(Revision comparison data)
**********
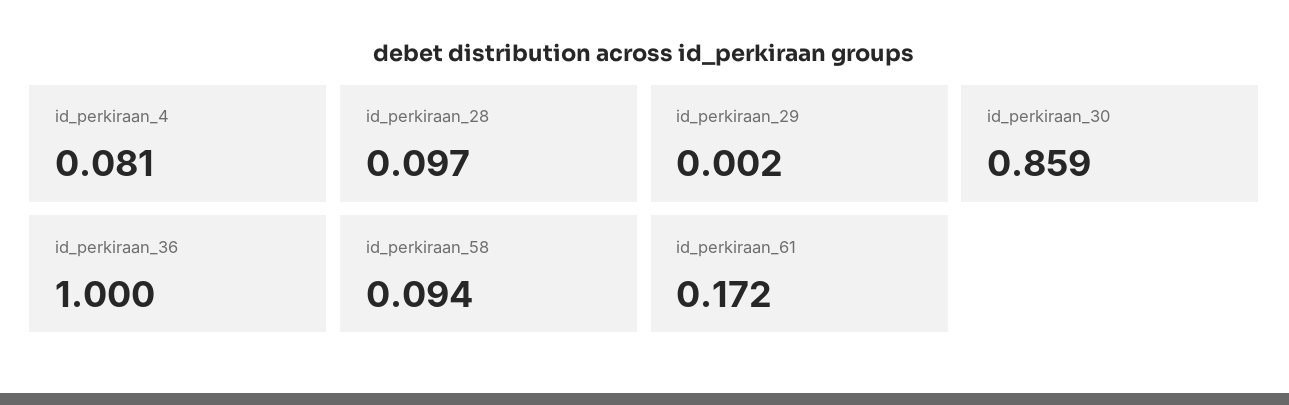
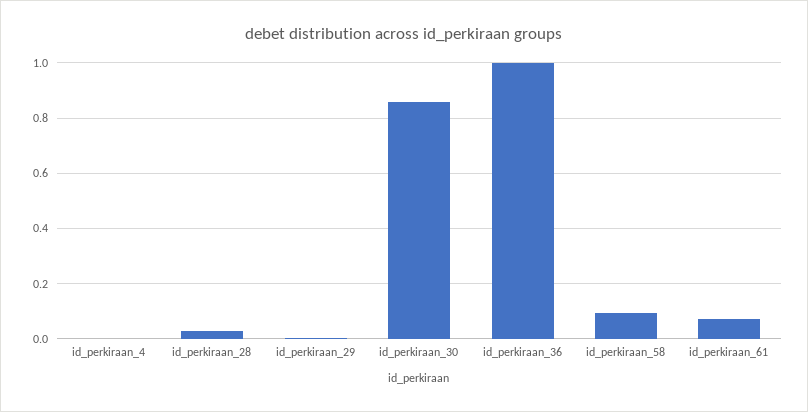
  {
-   "id_perkiraan_4": 0.081,
+   "id_perkiraan_4": 0,
-   "id_perkiraan_28": 0.097,
+   "id_perkiraan_28": 0.025,
    "id_perkiraan_29": 0.002,
    "id_perkiraan_30": 0.859,
    "id_perkiraan_36": 1,
    "id_perkiraan_58": 0.094,
-   "id_perkiraan_61": 0.172
+   "id_perkiraan_61": 0.075
  }

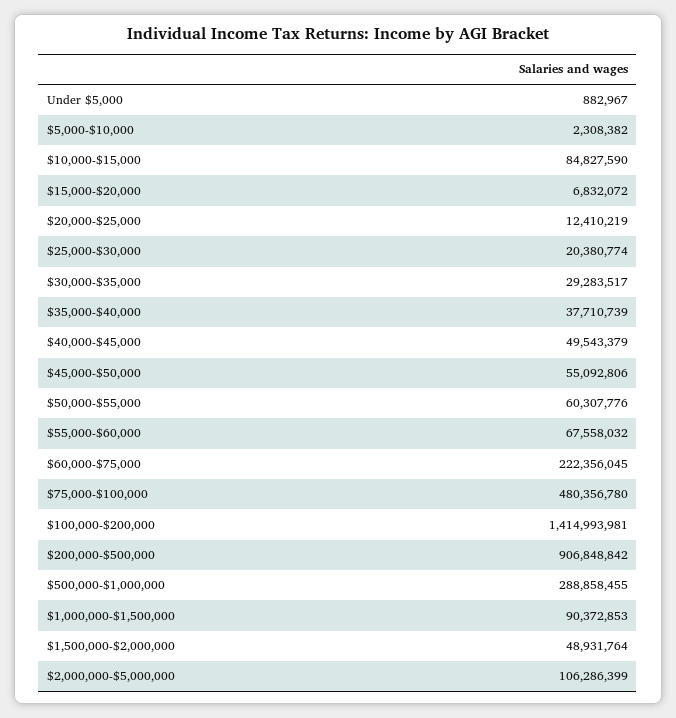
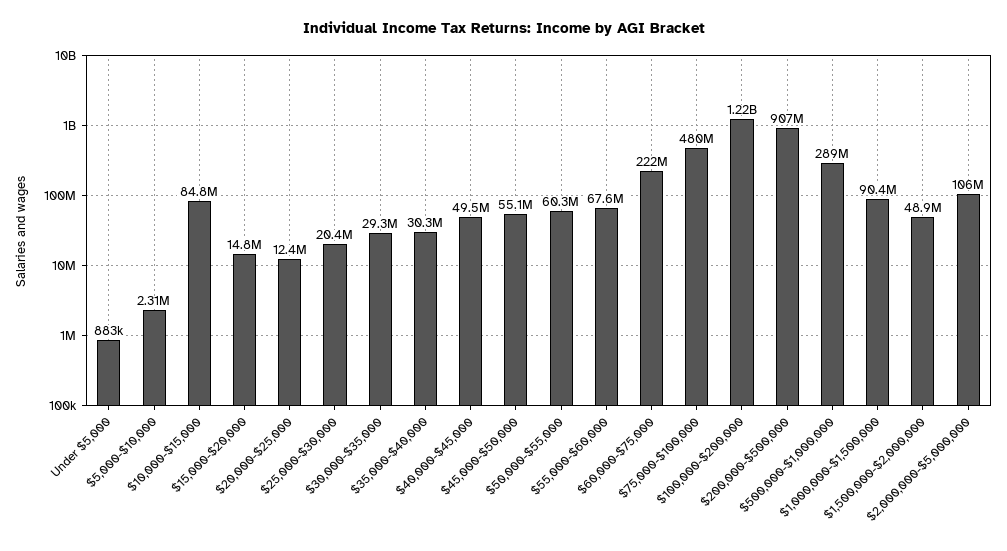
  {
    "Under $5,000": 882967,
    "$5,000-$10,000": 2308382,
    "$10,000-$15,000": 84827590,
-   "$15,000-$20,000": 6832072,
+   "$15,000-$20,000": 14800000,
    "$20,000-$25,000": 12410219,
    "$25,000-$30,000": 20380774,
    "$30,000-$35,000": 29283517,
-   "$35,000-$40,000": 37710739,
+   "$35,000-$40,000": 30300000,
    "$40,000-$45,000": 49543379,
    "$45,000-$50,000": 55092806,
    "$50,000-$55,000": 60307776,
    "$55,000-$60,000": 67558032,
    "$60,000-$75,000": 222356045,
    "$75,000-$100,000": 480356780,
-   "$100,000-$200,000": 1414993981,
+   "$100,000-$200,000": 1220000000,
    "$200,000-$500,000": 906848842,
    "$500,000-$1,000,000": 288858455,
    "$1,000,000-$1,500,000": 90372853,
    "$1,500,000-$2,000,000": 48931764,
    "$2,000,000-$5,000,000": 106286399
  }

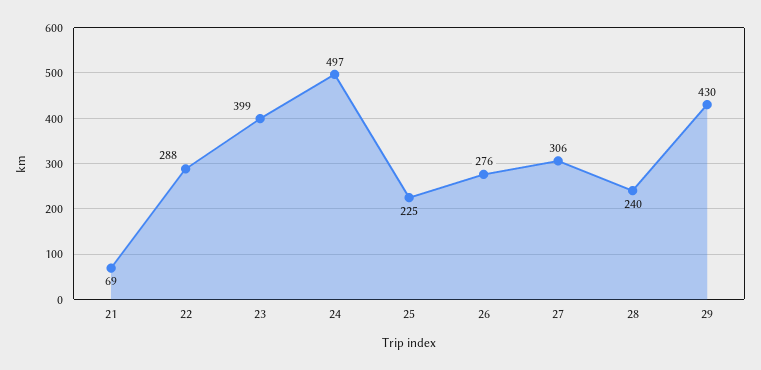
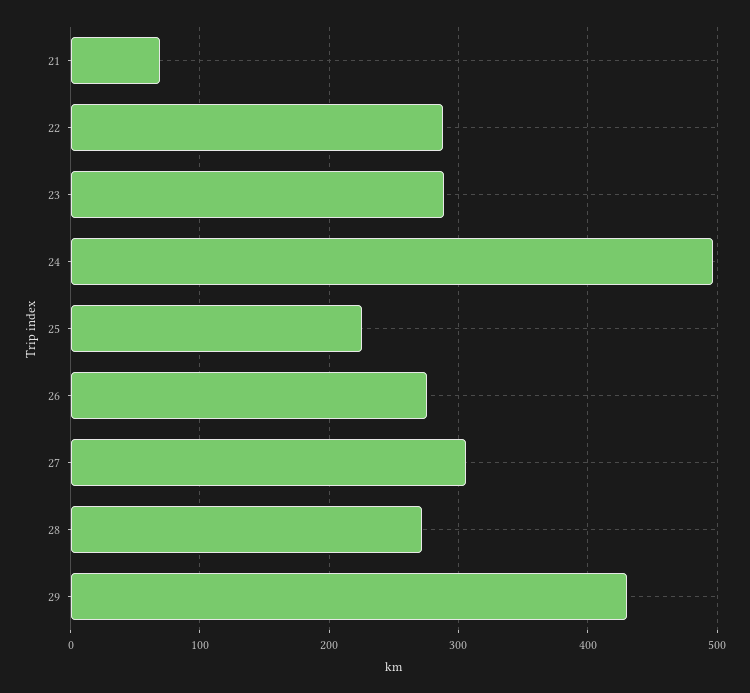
  {
    "21": 69,
    "22": 288,
-   "23": 399,
+   "23": 290,
    "24": 497,
    "25": 225,
    "26": 276,
    "27": 306,
-   "28": 240,
+   "28": 270,
    "29": 430
  }

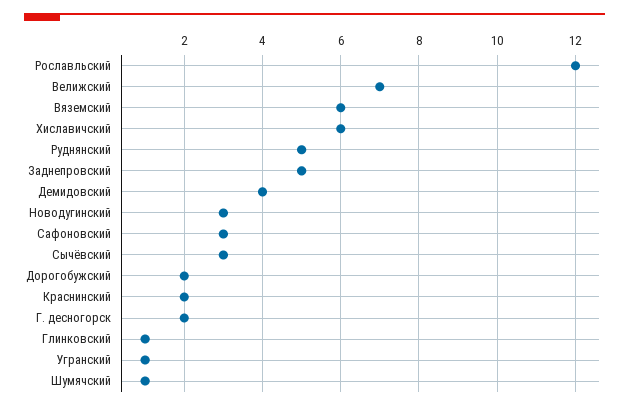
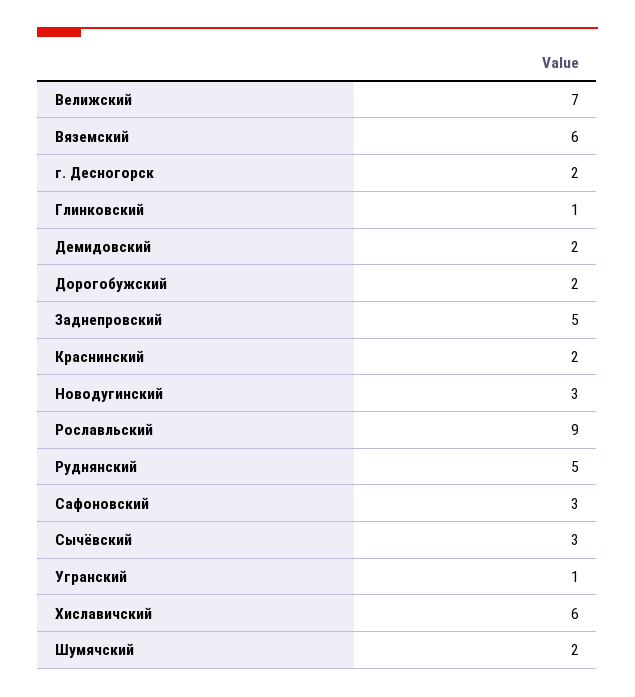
  {
-   "Рославльский": 12,
+   "Рославльский": 9,
    "Велижский": 7,
    "Вяземский": 6,
    "Хиславичский": 6,
    "Руднянский": 5,
    "Заднепровский": 5,
-   "Демидовский": 4,
+   "Демидовский": 2,
    "Новодугинский": 3,
    "Сафоновский": 3,
    "Сычёвский": 3,
    "Дорогобужский": 2,
    "Краснинский": 2,
    "Г. десногорск": 2,
    "Глинковский": 1,
    "Угранский": 1,
-   "Шумячский": 1
+   "Шумячский": 2
  }

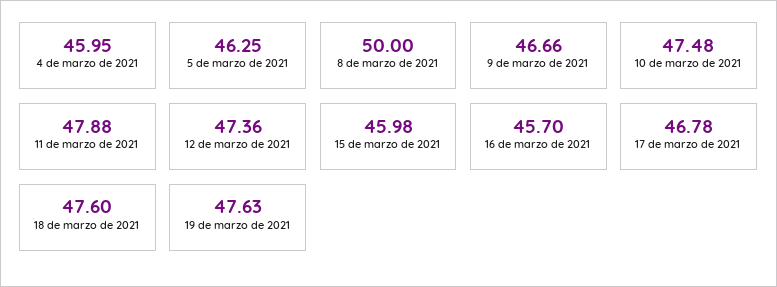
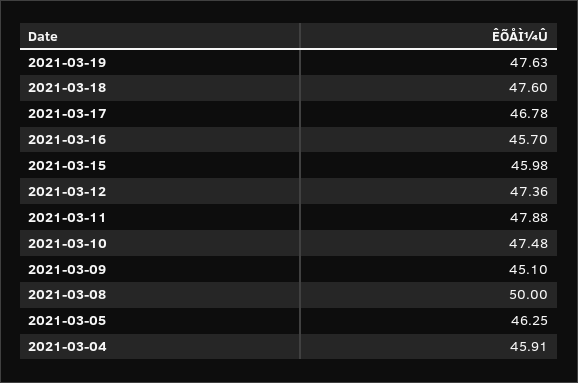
  {
-   "4 de marzo de 2021": 45.95,
+   "4 de marzo de 2021": 45.91,
    "5 de marzo de 2021": 46.25,
    "8 de marzo de 2021": 50,
-   "9 de marzo de 2021": 46.66,
+   "9 de marzo de 2021": 45.1,
    "10 de marzo de 2021": 47.48,
    "11 de marzo de 2021": 47.88,
    "12 de marzo de 2021": 47.36,
    "15 de marzo de 2021": 45.98,
    "16 de marzo de 2021": 45.7,
    "17 de marzo de 2021": 46.78,
    "18 de marzo de 2021": 47.6,
    "19 de marzo de 2021": 47.63
  }

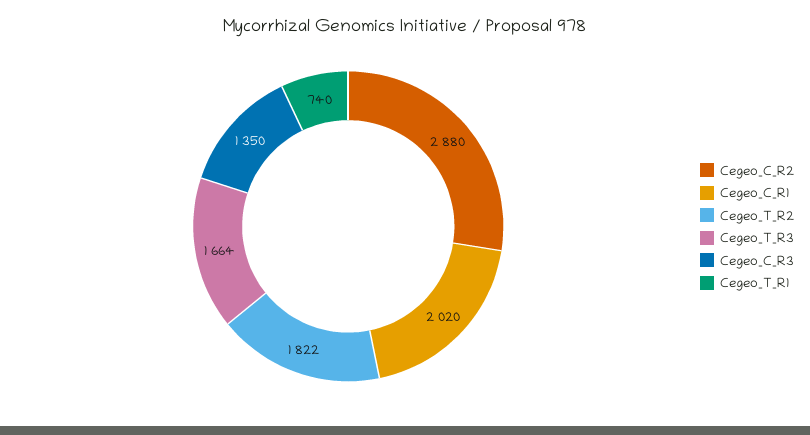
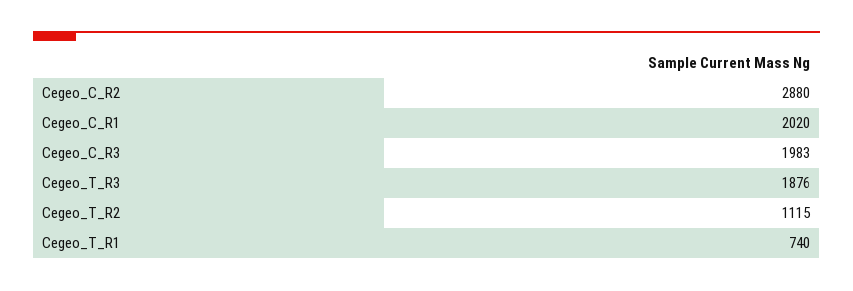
  {
    "Cegeo_C_R2": 2880,
    "Cegeo_C_R1": 2020,
-   "Cegeo_T_R2": 1822,
+   "Cegeo_T_R2": 1115,
-   "Cegeo_T_R3": 1664,
+   "Cegeo_T_R3": 1876,
-   "Cegeo_C_R3": 1350,
+   "Cegeo_C_R3": 1983,
    "Cegeo_T_R1": 740
  }

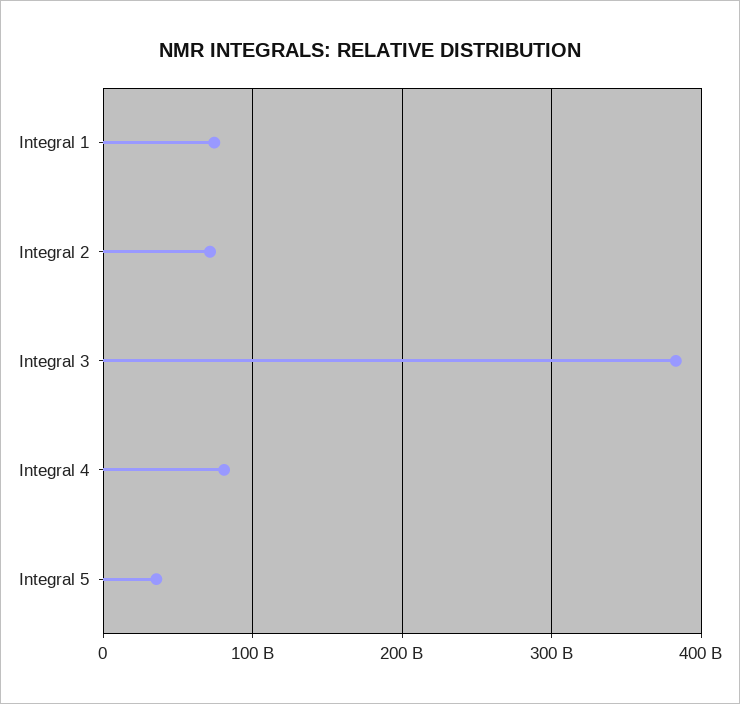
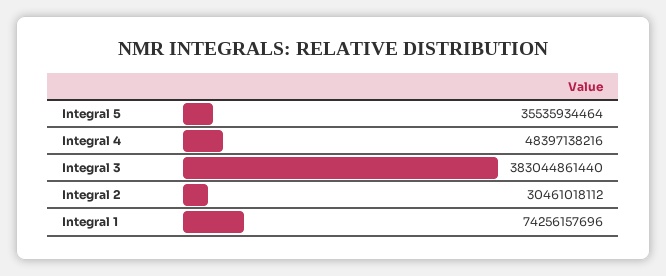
  {
    "Integral 1": 74256157696,
-   "Integral 2": 70000000000,
+   "Integral 2": 30461018112,
    "Integral 3": 383044861440,
-   "Integral 4": 80000000000,
+   "Integral 4": 48397138216,
    "Integral 5": 35535934464
  }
**********
= Exercise brief =
When you return the records, keep every word unchanged and drop the pictures.

= Reply to the exercise =
  {
-   "id_perkiraan_4": 0.081,
+   "id_perkiraan_4": 0,
-   "id_perkiraan_28": 0.097,
+   "id_perkiraan_28": 0.025,
    "id_perkiraan_29": 0.002,
    "id_perkiraan_30": 0.859,
    "id_perkiraan_36": 1,
    "id_perkiraan_58": 0.094,
-   "id_perkiraan_61": 0.172
+   "id_perkiraan_61": 0.075
  }

  {
    "Under $5,000": 882967,
    "$5,000-$10,000": 2308382,
    "$10,000-$15,000": 84827590,
-   "$15,000-$20,000": 6832072,
+   "$15,000-$20,000": 14800000,
    "$20,000-$25,000": 12410219,
    "$25,000-$30,000": 20380774,
    "$30,000-$35,000": 29283517,
-   "$35,000-$40,000": 37710739,
+   "$35,000-$40,000": 30300000,
    "$40,000-$45,000": 49543379,
    "$45,000-$50,000": 55092806,
    "$50,000-$55,000": 60307776,
    "$55,000-$60,000": 67558032,
    "$60,000-$75,000": 222356045,
    "$75,000-$100,000": 480356780,
-   "$100,000-$200,000": 1414993981,
+   "$100,000-$200,000": 1220000000,
    "$200,000-$500,000": 906848842,
    "$500,000-$1,000,000": 288858455,
    "$1,000,000-$1,500,000": 90372853,
    "$1,500,000-$2,000,000": 48931764,
    "$2,000,000-$5,000,000": 106286399
  }

  {
    "21": 69,
    "22": 288,
-   "23": 399,
+   "23": 290,
    "24": 497,
    "25": 225,
    "26": 276,
    "27": 306,
-   "28": 240,
+   "28": 270,
    "29": 430
  }

  {
-   "Рославльский": 12,
+   "Рославльский": 9,
    "Велижский": 7,
    "Вяземский": 6,
    "Хиславичский": 6,
    "Руднянский": 5,
    "Заднепровский": 5,
-   "Демидовский": 4,
+   "Демидовский": 2,
    "Новодугинский": 3,
    "Сафоновский": 3,
    "Сычёвский": 3,
    "Дорогобужский": 2,
    "Краснинский": 2,
    "Г. десногорск": 2,
    "Глинковский": 1,
    "Угранский": 1,
-   "Шумячский": 1
+   "Шумячский": 2
  }

  {
-   "4 de marzo de 2021": 45.95,
+   "4 de marzo de 2021": 45.91,
    "5 de marzo de 2021": 46.25,
    "8 de marzo de 2021": 50,
-   "9 de marzo de 2021": 46.66,
+   "9 de marzo de 2021": 45.1,
    "10 de marzo de 2021": 47.48,
    "11 de marzo de 2021": 47.88,
    "12 de marzo de 2021": 47.36,
    "15 de marzo de 2021": 45.98,
    "16 de marzo de 2021": 45.7,
    "17 de marzo de 2021": 46.78,
    "18 de marzo de 2021": 47.6,
    "19 de marzo de 2021": 47.63
  }

  {
    "Cegeo_C_R2": 2880,
    "Cegeo_C_R1": 2020,
-   "Cegeo_T_R2": 1822,
+   "Cegeo_T_R2": 1115,
-   "Cegeo_T_R3": 1664,
+   "Cegeo_T_R3": 1876,
-   "Cegeo_C_R3": 1350,
+   "Cegeo_C_R3": 1983,
    "Cegeo_T_R1": 740
  }

  {
    "Integral 1": 74256157696,
-   "Integral 2": 70000000000,
+   "Integral 2": 30461018112,
    "Integral 3": 383044861440,
-   "Integral 4": 80000000000,
+   "Integral 4": 48397138216,
    "Integral 5": 35535934464
  }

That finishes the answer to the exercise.